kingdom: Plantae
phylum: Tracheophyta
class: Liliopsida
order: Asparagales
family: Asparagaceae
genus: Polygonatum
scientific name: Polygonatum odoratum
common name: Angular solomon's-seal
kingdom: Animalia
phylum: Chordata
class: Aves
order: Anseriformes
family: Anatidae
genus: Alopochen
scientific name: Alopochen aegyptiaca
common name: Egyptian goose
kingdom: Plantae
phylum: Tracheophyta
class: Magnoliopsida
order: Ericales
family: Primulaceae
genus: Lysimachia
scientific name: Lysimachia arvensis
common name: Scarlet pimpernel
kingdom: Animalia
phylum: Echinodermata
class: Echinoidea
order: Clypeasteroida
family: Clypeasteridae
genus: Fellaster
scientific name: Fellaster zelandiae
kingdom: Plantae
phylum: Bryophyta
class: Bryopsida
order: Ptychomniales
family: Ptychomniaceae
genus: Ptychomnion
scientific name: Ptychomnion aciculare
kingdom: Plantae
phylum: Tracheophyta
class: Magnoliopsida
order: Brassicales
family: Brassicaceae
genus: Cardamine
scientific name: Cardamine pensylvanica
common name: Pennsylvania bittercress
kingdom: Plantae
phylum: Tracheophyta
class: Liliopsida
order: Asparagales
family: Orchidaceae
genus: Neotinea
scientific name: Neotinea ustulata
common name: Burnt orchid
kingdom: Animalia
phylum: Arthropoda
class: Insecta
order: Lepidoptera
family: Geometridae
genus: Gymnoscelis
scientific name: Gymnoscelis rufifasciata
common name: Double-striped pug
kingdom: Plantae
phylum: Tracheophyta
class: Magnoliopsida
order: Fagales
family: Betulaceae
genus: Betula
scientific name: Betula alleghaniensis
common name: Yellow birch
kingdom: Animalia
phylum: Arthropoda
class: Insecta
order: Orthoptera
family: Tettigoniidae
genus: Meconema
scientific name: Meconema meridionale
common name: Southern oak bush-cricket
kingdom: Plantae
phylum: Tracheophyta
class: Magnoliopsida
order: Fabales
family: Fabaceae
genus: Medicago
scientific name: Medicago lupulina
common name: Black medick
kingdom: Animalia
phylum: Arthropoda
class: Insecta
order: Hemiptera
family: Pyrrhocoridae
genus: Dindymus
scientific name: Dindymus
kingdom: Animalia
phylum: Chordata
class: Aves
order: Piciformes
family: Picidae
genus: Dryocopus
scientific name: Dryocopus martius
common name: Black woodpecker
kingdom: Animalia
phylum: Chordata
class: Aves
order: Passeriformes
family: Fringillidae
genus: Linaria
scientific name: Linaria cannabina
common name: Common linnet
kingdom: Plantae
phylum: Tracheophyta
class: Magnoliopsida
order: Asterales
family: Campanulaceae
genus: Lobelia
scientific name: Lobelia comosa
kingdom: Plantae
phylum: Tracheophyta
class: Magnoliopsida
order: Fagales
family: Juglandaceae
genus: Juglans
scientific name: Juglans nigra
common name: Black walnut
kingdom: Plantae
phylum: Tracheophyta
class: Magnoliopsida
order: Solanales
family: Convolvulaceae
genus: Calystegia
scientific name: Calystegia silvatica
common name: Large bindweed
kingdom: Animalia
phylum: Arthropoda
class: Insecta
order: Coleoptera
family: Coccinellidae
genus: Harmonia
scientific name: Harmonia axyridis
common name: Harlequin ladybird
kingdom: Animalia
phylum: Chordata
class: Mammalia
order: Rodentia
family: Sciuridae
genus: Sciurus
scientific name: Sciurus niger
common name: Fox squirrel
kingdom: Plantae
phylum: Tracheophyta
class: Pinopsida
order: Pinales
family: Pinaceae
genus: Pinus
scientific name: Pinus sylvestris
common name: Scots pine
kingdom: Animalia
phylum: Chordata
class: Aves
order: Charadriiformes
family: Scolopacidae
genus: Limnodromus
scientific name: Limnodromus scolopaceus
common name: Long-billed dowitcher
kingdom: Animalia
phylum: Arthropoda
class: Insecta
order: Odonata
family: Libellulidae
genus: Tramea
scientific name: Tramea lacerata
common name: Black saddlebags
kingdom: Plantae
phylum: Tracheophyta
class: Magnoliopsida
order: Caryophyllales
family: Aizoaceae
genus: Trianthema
▬▬▬
EXERCISE AIM: Copy out every line of the records above without changing a single character.

OUTPUT:
kingdom: Plantae
phylum: Tracheophyta
class: Liliopsida
order: Asparagales
family: Asparagaceae
genus: Polygonatum
scientific name: Polygonatum odoratum
common name: Angular solomon's-seal
kingdom: Animalia
phylum: Chordata
class: Aves
order: Anseriformes
family: Anatidae
genus: Alopochen
scientific name: Alopochen aegyptiaca
common name: Egyptian goose
kingdom: Plantae
phylum: Tracheophyta
class: Magnoliopsida
order: Ericales
family: Primulaceae
genus: Lysimachia
scientific name: Lysimachia arvensis
common name: Scarlet pimpernel
kingdom: Animalia
phylum: Echinodermata
class: Echinoidea
order: Clypeasteroida
family: Clypeasteridae
genus: Fellaster
scientific name: Fellaster zelandiae
kingdom: Plantae
phylum: Bryophyta
class: Bryopsida
order: Ptychomniales
family: Ptychomniaceae
genus: Ptychomnion
scientific name: Ptychomnion aciculare
kingdom: Plantae
phylum: Tracheophyta
class: Magnoliopsida
order: Brassicales
family: Brassicaceae
genus: Cardamine
scientific name: Cardamine pensylvanica
common name: Pennsylvania bittercress
kingdom: Plantae
phylum: Tracheophyta
class: Liliopsida
order: Asparagales
family: Orchidaceae
genus: Neotinea
scientific name: Neotinea ustulata
common name: Burnt orchid
kingdom: Animalia
phylum: Arthropoda
class: Insecta
order: Lepidoptera
family: Geometridae
genus: Gymnoscelis
scientific name: Gymnoscelis rufifasciata
common name: Double-striped pug
kingdom: Plantae
phylum: Tracheophyta
class: Magnoliopsida
order: Fagales
family: Betulaceae
genus: Betula
scientific name: Betula alleghaniensis
common name: Yellow birch
kingdom: Animalia
phylum: Arthropoda
class: Insecta
order: Orthoptera
family: Tettigoniidae
genus: Meconema
scientific name: Meconema meridionale
common name: Southern oak bush-cricket
kingdom: Plantae
phylum: Tracheophyta
class: Magnoliopsida
order: Fabales
family: Fabaceae
genus: Medicago
scientific name: Medicago lupulina
common name: Black medick
kingdom: Animalia
phylum: Arthropoda
class: Insecta
order: Hemiptera
family: Pyrrhocoridae
genus: Dindymus
scientific name: Dindymus
kingdom: Animalia
phylum: Chordata
class: Aves
order: Piciformes
family: Picidae
genus: Dryocopus
scientific name: Dryocopus martius
common name: Black woodpecker
kingdom: Animalia
phylum: Chordata
class: Aves
order: Passeriformes
family: Fringillidae
genus: Linaria
scientific name: Linaria cannabina
common name: Common linnet
kingdom: Plantae
phylum: Tracheophyta
class: Magnoliopsida
order: Asterales
family: Campanulaceae
genus: Lobelia
scientific name: Lobelia comosa
kingdom: Plantae
phylum: Tracheophyta
class: Magnoliopsida
order: Fagales
family: Juglandaceae
genus: Juglans
scientific name: Juglans nigra
common name: Black walnut
kingdom: Plantae
phylum: Tracheophyta
class: Magnoliopsida
order: Solanales
family: Convolvulaceae
genus: Calystegia
scientific name: Calystegia silvatica
common name: Large bindweed
kingdom: Animalia
phylum: Arthropoda
class: Insecta
order: Coleoptera
family: Coccinellidae
genus: Harmonia
scientific name: Harmonia axyridis
common name: Harlequin ladybird
kingdom: Animalia
phylum: Chordata
class: Mammalia
order: Rodentia
family: Sciuridae
genus: Sciurus
scientific name: Sciurus niger
common name: Fox squirrel
kingdom: Plantae
phylum: Tracheophyta
class: Pinopsida
order: Pinales
family: Pinaceae
genus: Pinus
scientific name: Pinus sylvestris
common name: Scots pine
kingdom: Animalia
phylum: Chordata
class: Aves
order: Charadriiformes
family: Scolopacidae
genus: Limnodromus
scientific name: Limnodromus scolopaceus
common name: Long-billed dowitcher
kingdom: Animalia
phylum: Arthropoda
class: Insecta
order: Odonata
family: Libellulidae
genus: Tramea
scientific name: Tramea lacerata
common name: Black saddlebags
kingdom: Plantae
phylum: Tracheophyta
class: Magnoliopsida
order: Caryophyllales
family: Aizoaceae
genus: Trianthema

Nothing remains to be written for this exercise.